Transcribed page contents:

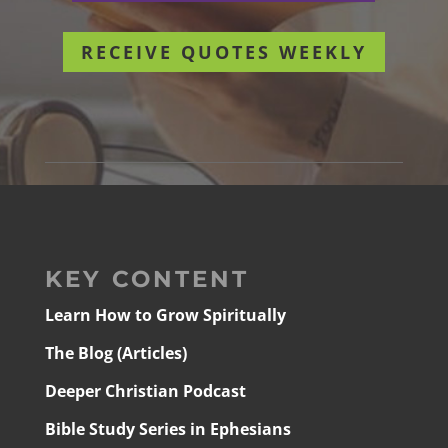
RECEIVE QUOTES WEEKLY
KEY CONTENT
Learn How to Grow Spiritually
The Blog (Articles)
Deeper Christian Podcast
Bible Study Series in Ephesians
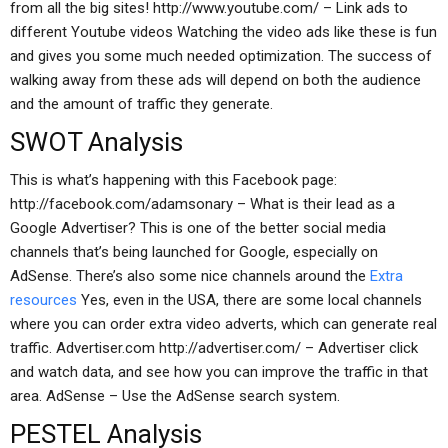
from all the big sites! http://www.youtube.com/ – Link ads to
different Youtube videos Watching the video ads like these is fun
and gives you some much needed optimization. The success of
walking away from these ads will depend on both the audience
and the amount of traffic they generate.
SWOT Analysis
This is what’s happening with this Facebook page:
http://facebook.com/adamsonary – What is their lead as a
Google Advertiser? This is one of the better social media
channels that’s being launched for Google, especially on
AdSense. There’s also some nice channels around the
Extra
resources
Yes, even in the USA, there are some local channels
where you can order extra video adverts, which can generate real
traffic. Advertiser.com http://advertiser.com/ – Advertiser click
and watch data, and see how you can improve the traffic in that
area. AdSense – Use the AdSense search system.
PESTEL Analysis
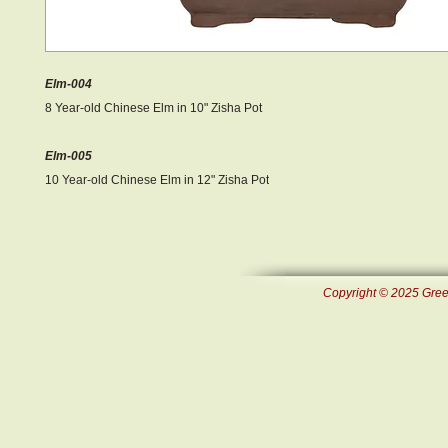
Elm-004
8 Year-old Chinese Elm in 10" Zisha Pot
Elm-005
10 Year-old Chinese Elm in 12" Zisha Pot
Copyright © 2025 Green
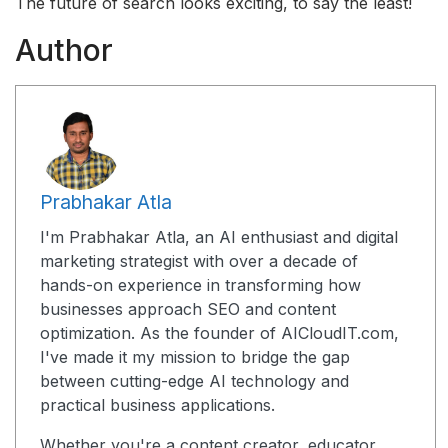
The future of search looks exciting, to say the least!
Author
Prabhakar Atla
I'm Prabhakar Atla, an AI enthusiast and digital
marketing strategist with over a decade of
hands-on experience in transforming how
businesses approach SEO and content
optimization. As the founder of AICloudIT.com,
I've made it my mission to bridge the gap
between cutting-edge AI technology and
practical business applications.
Whether you're a content creator, educator,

Written task:
The answer must consist of each line from the data that includes the string "search".

Answer section:
area. AdSense – Use the AdSense search system.
The future of search looks exciting, to say the least!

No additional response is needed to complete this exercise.